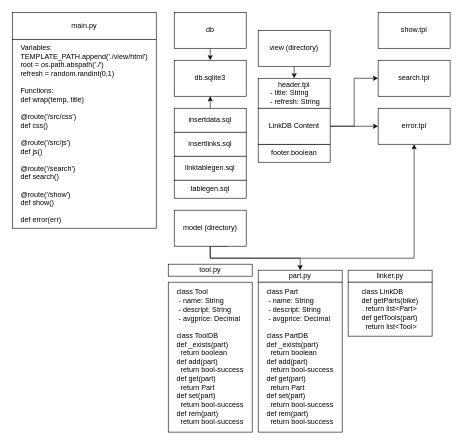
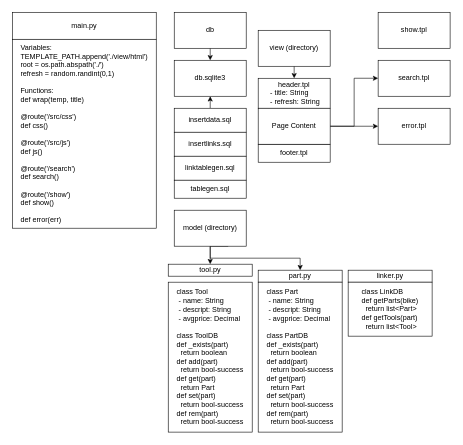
  <mxCell id="0" />
  <mxCell id="1" parent="0" />
  <mxCell id="2" value="main.py" style="rounded=0;whiteSpace=wrap;html=1;" vertex="1" parent="1"><mxGeometry x="20" y="20" width="240" height="45" as="geometry" /></mxCell>
  <mxCell id="3" value="db.sqlite3" style="rounded=0;whiteSpace=wrap;html=1;" vertex="1" parent="1"><mxGeometry x="290" y="100" width="120" height="60" as="geometry" /></mxCell>
- <mxCell id="4" style="edgeStyle=orthogonalEdgeStyle;rounded=0;orthogonalLoop=1;jettySize=auto;html=1;exitX=0.5;exitY=1;exitDx=0;exitDy=0;" edge="1" parent="1" source="6" target="30"><mxGeometry relative="1" as="geometry" /></mxCell>
+ <mxCell id="4" style="edgeStyle=orthogonalEdgeStyle;rounded=0;orthogonalLoop=1;jettySize=auto;html=1;exitX=0.5;exitY=1;exitDx=0;exitDy=0;entryX=0.5;entryY=0;entryDx=0;entryDy=0;" edge="1" parent="1" source="6" target="21"><mxGeometry relative="1" as="geometry" /></mxCell>
  <mxCell id="5" style="edgeStyle=orthogonalEdgeStyle;rounded=0;orthogonalLoop=1;jettySize=auto;html=1;exitX=0.75;exitY=1;exitDx=0;exitDy=0;entryX=0.5;entryY=0;entryDx=0;entryDy=0;" edge="1" parent="1" source="6" target="20"><mxGeometry relative="1" as="geometry"><Array as="points"><mxPoint x="350" y="410" /><mxPoint x="350" y="430" /><mxPoint x="500" y="430" /></Array></mxGeometry></mxCell>
  <mxCell id="6" value="model (directory)" style="rounded=0;whiteSpace=wrap;html=1;" vertex="1" parent="1"><mxGeometry x="290" y="350" width="120" height="60" as="geometry" /></mxCell>
  <mxCell id="7" style="edgeStyle=orthogonalEdgeStyle;rounded=0;orthogonalLoop=1;jettySize=auto;html=1;exitX=0.5;exitY=1;exitDx=0;exitDy=0;entryX=0.5;entryY=0;entryDx=0;entryDy=0;" edge="1" parent="1" source="8" target="3"><mxGeometry relative="1" as="geometry" /></mxCell>
  <mxCell id="8" value="db" style="rounded=0;whiteSpace=wrap;html=1;" vertex="1" parent="1"><mxGeometry x="290" y="20" width="120" height="60" as="geometry" /></mxCell>
  <mxCell id="9" style="edgeStyle=orthogonalEdgeStyle;rounded=0;orthogonalLoop=1;jettySize=auto;html=1;exitX=0.5;exitY=1;exitDx=0;exitDy=0;entryX=0.5;entryY=0;entryDx=0;entryDy=0;" edge="1" parent="1" source="10" target="16"><mxGeometry relative="1" as="geometry" /></mxCell>
  <mxCell id="10" value="view (directory)" style="rounded=0;whiteSpace=wrap;html=1;" vertex="1" parent="1"><mxGeometry x="430" y="50" width="120" height="60" as="geometry" /></mxCell>
  <mxCell id="11" style="edgeStyle=orthogonalEdgeStyle;rounded=0;orthogonalLoop=1;jettySize=auto;html=1;exitX=0.5;exitY=0;exitDx=0;exitDy=0;entryX=0.5;entryY=1;entryDx=0;entryDy=0;" edge="1" parent="1" source="12" target="3"><mxGeometry relative="1" as="geometry" /></mxCell>
  <mxCell id="12" value="insertdata.sql" style="rounded=0;whiteSpace=wrap;html=1;" vertex="1" parent="1"><mxGeometry x="290" y="180" width="120" height="40" as="geometry" /></mxCell>
  <mxCell id="13" value="insertlinks.sql" style="rounded=0;whiteSpace=wrap;html=1;" vertex="1" parent="1"><mxGeometry x="290" y="220" width="120" height="40" as="geometry" /></mxCell>
  <mxCell id="14" value="linktablegen.sql" style="rounded=0;whiteSpace=wrap;html=1;" vertex="1" parent="1"><mxGeometry x="290" y="260" width="120" height="40" as="geometry" /></mxCell>
  <mxCell id="15" value="tablegen.sql" style="rounded=0;whiteSpace=wrap;html=1;" vertex="1" parent="1"><mxGeometry x="290" y="300" width="120" height="30" as="geometry" /></mxCell>
  <mxCell id="16" value="header.tpl&lt;br&gt;&lt;div style=&quot;text-align: left&quot;&gt;&lt;span&gt;&amp;nbsp;- title: String&lt;/span&gt;&lt;/div&gt;&lt;div style=&quot;text-align: left&quot;&gt;&lt;span&gt;&amp;nbsp;- refresh: String&lt;/span&gt;&lt;/div&gt;" style="rounded=0;whiteSpace=wrap;html=1;" vertex="1" parent="1"><mxGeometry x="430" y="130" width="120" height="50" as="geometry" /></mxCell>
  <mxCell id="17" value="show.tpl" style="rounded=0;whiteSpace=wrap;html=1;" vertex="1" parent="1"><mxGeometry x="630" y="20" width="120" height="60" as="geometry" /></mxCell>
  <mxCell id="18" value="search.tpl" style="rounded=0;whiteSpace=wrap;html=1;" vertex="1" parent="1"><mxGeometry x="630" y="100" width="120" height="60" as="geometry" /></mxCell>
  <mxCell id="19" value="&lt;div style=&quot;text-align: left&quot;&gt;Variables:&lt;/div&gt;&lt;div style=&quot;text-align: left&quot;&gt;TEMPLATE_PATH.append('./view/html')&lt;/div&gt;&lt;div style=&quot;text-align: left&quot;&gt;root = os.path.abspath('./')&lt;/div&gt;&lt;div style=&quot;text-align: left&quot;&gt;refresh = random.randint(0,1)&lt;/div&gt;&lt;div style=&quot;text-align: left&quot;&gt;&lt;br&gt;&lt;/div&gt;&lt;div style=&quot;text-align: left&quot;&gt;Functions:&lt;/div&gt;&lt;div style=&quot;text-align: left&quot;&gt;&lt;div&gt;def wrap(temp, title)&lt;/div&gt;&lt;div&gt;&lt;br&gt;&lt;/div&gt;&lt;div&gt;@route('/src/css')&lt;/div&gt;&lt;div&gt;def css()&lt;/div&gt;&lt;div&gt;&lt;br&gt;&lt;/div&gt;&lt;div&gt;@route('/src/js')&lt;/div&gt;&lt;div&gt;def js()&lt;/div&gt;&lt;div&gt;&lt;br&gt;&lt;/div&gt;&lt;div&gt;@route('/search')&lt;/div&gt;&lt;div&gt;def search()&lt;/div&gt;&lt;div&gt;&lt;br&gt;&lt;/div&gt;&lt;div&gt;@route('/show')&lt;/div&gt;&lt;div&gt;def show()&lt;/div&gt;&lt;div&gt;&lt;br&gt;&lt;/div&gt;&lt;div&gt;def error(err)&lt;/div&gt;&lt;/div&gt;" style="rounded=0;whiteSpace=wrap;html=1;" vertex="1" parent="1"><mxGeometry x="20" y="65" width="240" height="315" as="geometry" /></mxCell>
  <mxCell id="20" value="part.py&lt;br&gt;" style="rounded=0;whiteSpace=wrap;html=1;" vertex="1" parent="1"><mxGeometry x="430" y="450" width="140" height="20" as="geometry" /></mxCell>
  <mxCell id="21" value="tool.py&lt;br&gt;" style="rounded=0;whiteSpace=wrap;html=1;" vertex="1" parent="1"><mxGeometry x="280" y="440" width="140" height="20" as="geometry" /></mxCell>
  <mxCell id="22" value="&lt;div style=&quot;text-align: left&quot;&gt;class Part&lt;/div&gt;&lt;div style=&quot;text-align: left&quot;&gt;&amp;nbsp;- name: String&lt;/div&gt;&lt;div style=&quot;text-align: left&quot;&gt;&amp;nbsp;- descript: String&lt;/div&gt;&lt;div style=&quot;text-align: left&quot;&gt;&lt;span&gt;&amp;nbsp;- avgprice: Decimal&lt;/span&gt;&lt;br&gt;&lt;/div&gt;&lt;div style=&quot;text-align: left&quot;&gt;&lt;span&gt;&lt;br&gt;&lt;/span&gt;&lt;/div&gt;&lt;div&gt;&lt;div style=&quot;text-align: left&quot;&gt;class PartDB&lt;/div&gt;&lt;div style=&quot;text-align: left&quot;&gt;def _exists(part)&lt;/div&gt;&lt;div style=&quot;text-align: left&quot;&gt;&amp;nbsp; return boolean&lt;/div&gt;&lt;div style=&quot;text-align: left&quot;&gt;def add(part)&lt;/div&gt;&lt;div style=&quot;text-align: left&quot;&gt;&amp;nbsp; return bool-success&lt;/div&gt;&lt;div style=&quot;text-align: left&quot;&gt;def get(part)&lt;/div&gt;&lt;div style=&quot;text-align: left&quot;&gt;&amp;nbsp; return Part&lt;/div&gt;&lt;div style=&quot;text-align: left&quot;&gt;def set(part)&lt;/div&gt;&lt;div style=&quot;text-align: left&quot;&gt;&amp;nbsp; return bool-success&lt;/div&gt;&lt;div style=&quot;text-align: left&quot;&gt;def rem(part)&lt;/div&gt;&lt;div style=&quot;text-align: left&quot;&gt;&amp;nbsp; return bool-success&lt;/div&gt;&lt;/div&gt;" style="rounded=0;whiteSpace=wrap;html=1;" vertex="1" parent="1"><mxGeometry x="430" y="470" width="140" height="250" as="geometry" /></mxCell>
  <mxCell id="23" value="&lt;div style=&quot;text-align: left&quot;&gt;class Tool&lt;/div&gt;&lt;div&gt;&lt;div style=&quot;text-align: left&quot;&gt;&amp;nbsp;- name: String&lt;/div&gt;&lt;div style=&quot;text-align: left&quot;&gt;&amp;nbsp;- descript: String&lt;/div&gt;&lt;div style=&quot;text-align: left&quot;&gt;&amp;nbsp;- avgprice: Decimal&lt;/div&gt;&lt;/div&gt;&lt;div style=&quot;text-align: left&quot;&gt;&lt;br&gt;&lt;/div&gt;&lt;div&gt;&lt;div style=&quot;text-align: left&quot;&gt;class ToolDB&lt;/div&gt;&lt;div&gt;&lt;div style=&quot;text-align: left&quot;&gt;def _exists(part)&lt;/div&gt;&lt;div style=&quot;text-align: left&quot;&gt;&amp;nbsp; return boolean&lt;/div&gt;&lt;div style=&quot;text-align: left&quot;&gt;def add(part)&lt;/div&gt;&lt;div style=&quot;text-align: left&quot;&gt;&amp;nbsp; return bool-success&lt;/div&gt;&lt;div style=&quot;text-align: left&quot;&gt;def get(part)&lt;/div&gt;&lt;div style=&quot;text-align: left&quot;&gt;&amp;nbsp; return Part&lt;/div&gt;&lt;div style=&quot;text-align: left&quot;&gt;def set(part)&lt;/div&gt;&lt;div style=&quot;text-align: left&quot;&gt;&amp;nbsp; return bool-success&lt;/div&gt;&lt;div style=&quot;text-align: left&quot;&gt;def rem(part)&lt;/div&gt;&lt;div style=&quot;text-align: left&quot;&gt;&amp;nbsp; return bool-success&lt;/div&gt;&lt;/div&gt;&lt;/div&gt;" style="rounded=0;whiteSpace=wrap;html=1;" vertex="1" parent="1"><mxGeometry x="280" y="470" width="140" height="250" as="geometry" /></mxCell>
- <mxCell id="24" value="footer.boolean" style="rounded=0;whiteSpace=wrap;html=1;" vertex="1" parent="1"><mxGeometry x="430" y="240" width="120" height="30" as="geometry" /></mxCell>
+ <mxCell id="24" value="footer.tpl" style="rounded=0;whiteSpace=wrap;html=1;" vertex="1" parent="1"><mxGeometry x="430" y="240" width="120" height="30" as="geometry" /></mxCell>
  <mxCell id="25" style="edgeStyle=orthogonalEdgeStyle;rounded=0;orthogonalLoop=1;jettySize=auto;html=1;exitX=1;exitY=0.5;exitDx=0;exitDy=0;entryX=0;entryY=0.5;entryDx=0;entryDy=0;" edge="1" parent="1" source="27" target="18"><mxGeometry relative="1" as="geometry" /></mxCell>
  <mxCell id="26" style="edgeStyle=orthogonalEdgeStyle;rounded=0;orthogonalLoop=1;jettySize=auto;html=1;exitX=1;exitY=0.5;exitDx=0;exitDy=0;" edge="1" parent="1" source="27" target="30"><mxGeometry relative="1" as="geometry" /></mxCell>
- <mxCell id="27" value="LinkDB Content" style="rounded=0;whiteSpace=wrap;html=1;" vertex="1" parent="1"><mxGeometry x="430" y="180" width="120" height="60" as="geometry" /></mxCell>
+ <mxCell id="27" value="Page Content" style="rounded=0;whiteSpace=wrap;html=1;" vertex="1" parent="1"><mxGeometry x="430" y="180" width="120" height="60" as="geometry" /></mxCell>
  <mxCell id="28" value="linker.py&lt;br&gt;" style="rounded=0;whiteSpace=wrap;html=1;" vertex="1" parent="1"><mxGeometry x="580" y="450" width="140" height="20" as="geometry" /></mxCell>
  <mxCell id="29" value="&lt;div style=&quot;text-align: left&quot;&gt;class LinkDB&lt;/div&gt;&lt;div style=&quot;text-align: left&quot;&gt;def getParts(bike)&lt;/div&gt;&lt;div style=&quot;text-align: left&quot;&gt;&amp;nbsp; return list&amp;lt;Part&amp;gt;&lt;/div&gt;&lt;div style=&quot;text-align: left&quot;&gt;def getTools(part)&lt;/div&gt;&lt;div style=&quot;text-align: left&quot;&gt;&amp;nbsp; return list&amp;lt;Tool&amp;gt;&lt;/div&gt;" style="rounded=0;whiteSpace=wrap;html=1;" vertex="1" parent="1"><mxGeometry x="580" y="470" width="140" height="90" as="geometry" /></mxCell>
  <mxCell id="30" value="error.tpl" style="rounded=0;whiteSpace=wrap;html=1;" vertex="1" parent="1"><mxGeometry x="630" y="180" width="120" height="60" as="geometry" /></mxCell>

# [Objective]
Return every line from the entries above that contains the string "insertdata".

# [Response for this exercise]
  <mxCell id="12" value="insertdata.sql" style="rounded=0;whiteSpace=wrap;html=1;" vertex="1" parent="1"><mxGeometry x="290" y="180" width="120" height="40" as="geometry" /></mxCell>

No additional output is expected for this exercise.